# thermometer & thermostat probe placement??



## gecko87 (Jan 29, 2011)

for the thermometer and thermostat probes are they best placed under the hide on the heat mat or behind the hide on the heat mat??

where do you have yours??


----------



## Manoona (Jun 28, 2009)

Long as they are on the floor of the warm side it doesnt really matter too much.  Mine just rest on top on teh sand/lino so I can get an accurate reading!


----------



## balmybaldwin (Mar 17, 2010)

Thermostat probe should be at the COOL end - that way the stat is protecting the Rep from overheating by ensuring the cool end isn't too hot.

As for the thermometer probe that depends on what you want to measure


----------



## gecko87 (Jan 29, 2011)

balmybaldwin said:


> Thermostat probe should be at the COOL end - that way the stat is protecting the Rep from overheating by ensuring the cool end isn't too hot.
> 
> As for the thermometer probe that depends on what you want to measure


 
ok?????????? so why have i read up untill now to put the thermostat thats controlling the heat mat ontop of the reptile carpet above the heatmat?????????


----------



## Darklas (Mar 25, 2009)

Different people seem to have different view on this.
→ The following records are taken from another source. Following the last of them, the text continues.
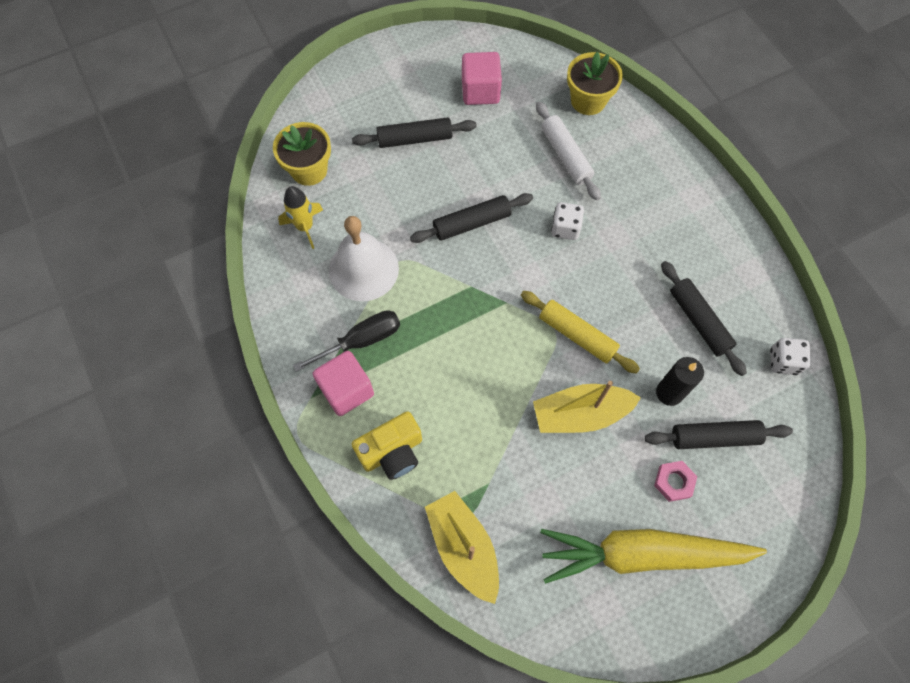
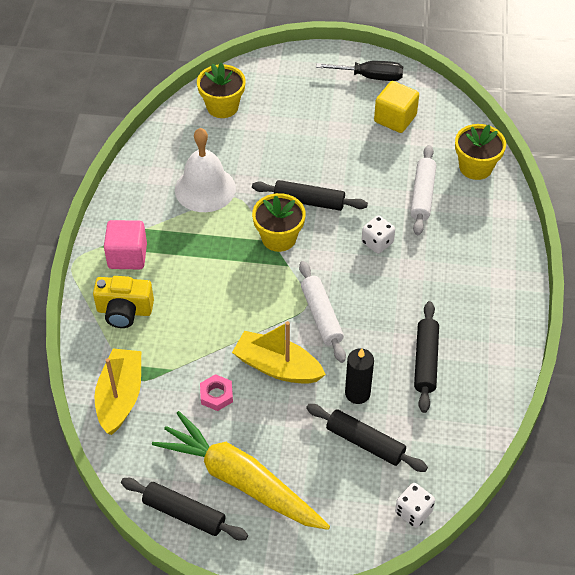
camera: 35 degrees right, 15 degrees down
yellow rocket [278,186,323,249] -> none
black screwdriver [293,310,400,372] -> black screwdriver moved to [316,61,403,81]
black rolling pin [352,117,477,148] -> black rolling pin moved to [121,478,248,540]
pink cube [462,52,502,105] -> yellow cube [374,81,419,133]
yellow rolling pin [521,291,640,374] -> white rolling pin [299,261,346,363]
pink nut [654,461,697,502] -> pink nut moved to [200,374,233,411]
white dice [770,338,811,375] -> white dice moved to [395,483,435,528]
none -> yellow flower pot [252,193,306,252]

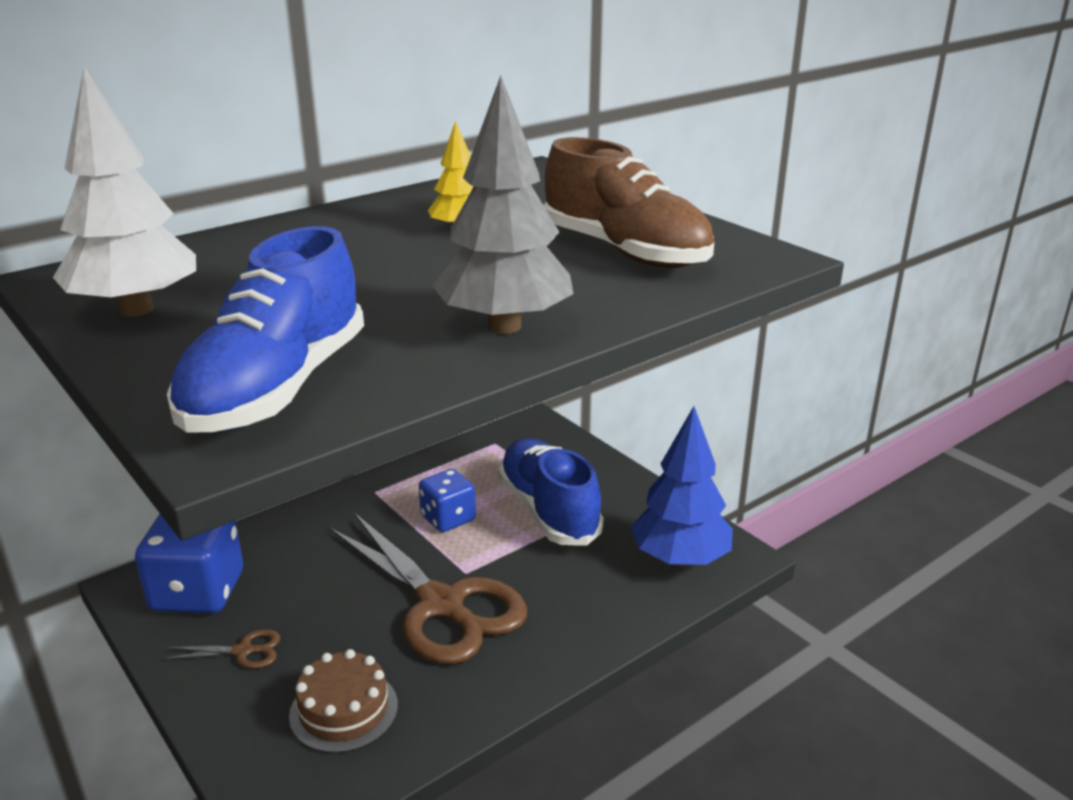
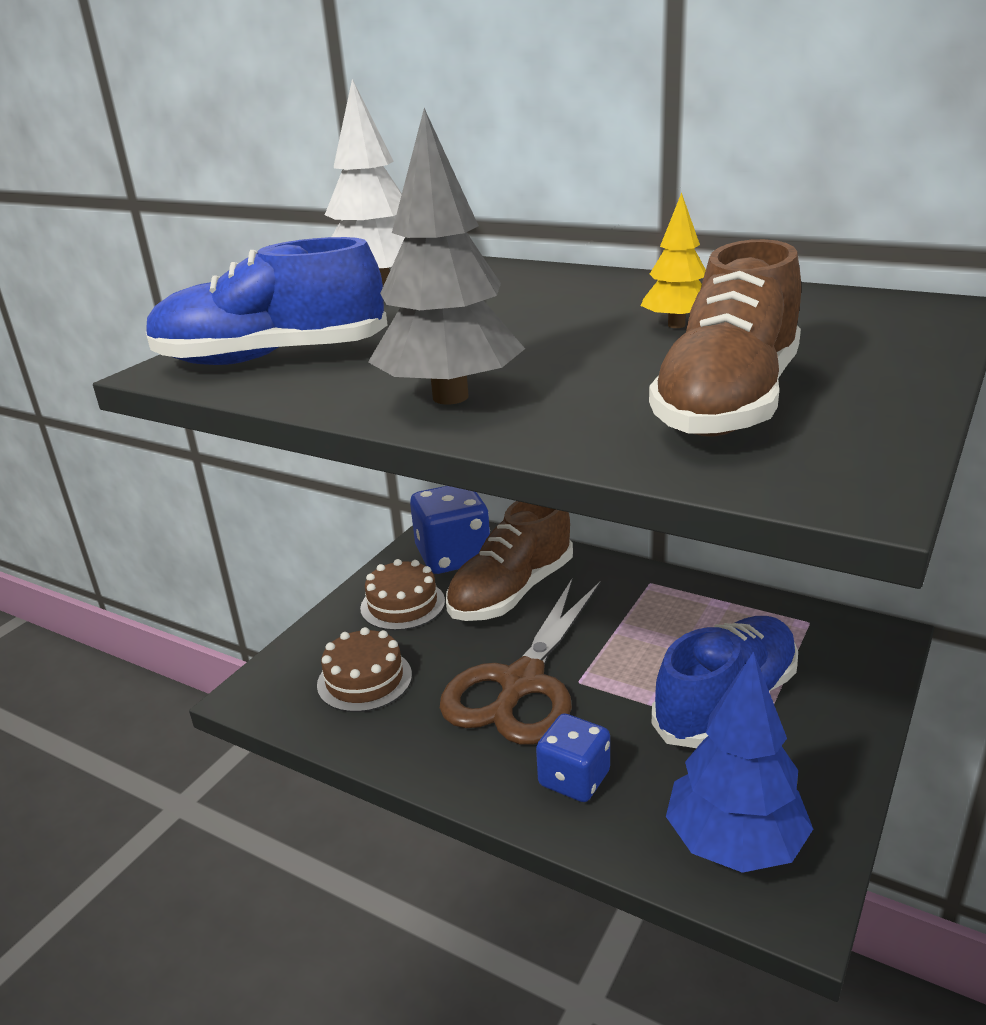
camera: 70 degrees right, 0 degrees up
brown scissors [163,629,281,669] -> brown cake [360,559,445,631]
blue dice [419,469,476,532] -> blue dice moved to [536,713,610,802]
none -> brown shoe [446,501,573,621]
Personally I put my heat probe on the cooler end of the tank, to achieve the proper ambient temp. 
Others swear by putting it directly onto the heatmat to control it's surface temp.

I think whatever way you do it will be fine, as long as you are getting the correct readings from your thermometers at either end of the viv.


----------



## gecko87 (Jan 29, 2011)

well i am getting a reading between 30c-33c from the thermometer on the warm side.i have set the thermostat which is attached to the heat mat and its set to 31c and the probe is also on the warm side.and i have a thermometer on the cool side which stays between 22c-24c.i feel imo the thermostat should be on the heat mat not the cool side.


----------



## Darklas (Mar 25, 2009)

Like I say, go with whatever works for you. It's not set in stone.

I use the probe at the cool end in all my wooden vivs, but for my wee hoggie in his faunarium the probe is directly on the heatmat. Long as you achieve the correct temps I wouldn't worry so much.


----------



## Ssthisto (Aug 31, 2006)

balmybaldwin said:


> Thermostat probe should be at the COOL end - that way the stat is protecting the Rep from overheating by ensuring the cool end isn't too hot.
> 
> As for the thermometer probe that depends on what you want to measure


That doesn't work too well if you're heating using a heat mat under the substrate - it would result in the heat mat being essentially uncontrolled by the thermostat (since they do not significantly heat the air and therefore wouldn't significantly affect the cool end temperatures).

It is however good advice if you're using high-wattage bulbs or ceramics for heating and need a very high-temperature basking spot, but a significant drop to the cool end temperature.


----------



## Jeffers3 (May 18, 2010)

Placing the thermostat at the cool end is a bit like placing the thermostat controlling the oven in your kitchen in your fridge!

I understand the logic behind controlling the cool end, but it simply won't work properly. As said, the mat will be almost completely uncontrolled, since the mat will hardly affect the cool end temperature.

There is more of a case for the cool end probe if a high wattage heat lamp is being used, but if the set-up is correct and the basking area is controlled, the cool end will also be OK. The problem with placing the probe in the cool end is that there is an enormous lag between cause and effect. By the time the cool end has reached the stat trigger temperature, the hot end is extremely hot. This hot zone will continue to "drift" towards the cool end even if you switch off the heater. Hence, you have done exactly what you wanted to avoid - overheated the cool end of the viv.

This is a typical problem faced by process control engineers and they definitely would not place the control probe at the cool end.


----------



## gecko87 (Jan 29, 2011)

Jeffers3 said:


> Placing the thermostat at the cool end is a bit like placing the thermostat controlling the oven in your kitchen in your fridge!
> 
> I understand the logic behind controlling the cool end, but it simply won't work properly. As said, the mat will be almost completely uncontrolled, since the mat will hardly affect the cool end temperature.
> 
> ...


 
this is just what i thought.thanks:2thumb: 
all i wanted to know is it best to put the probes in the hide or outside thats all.


----------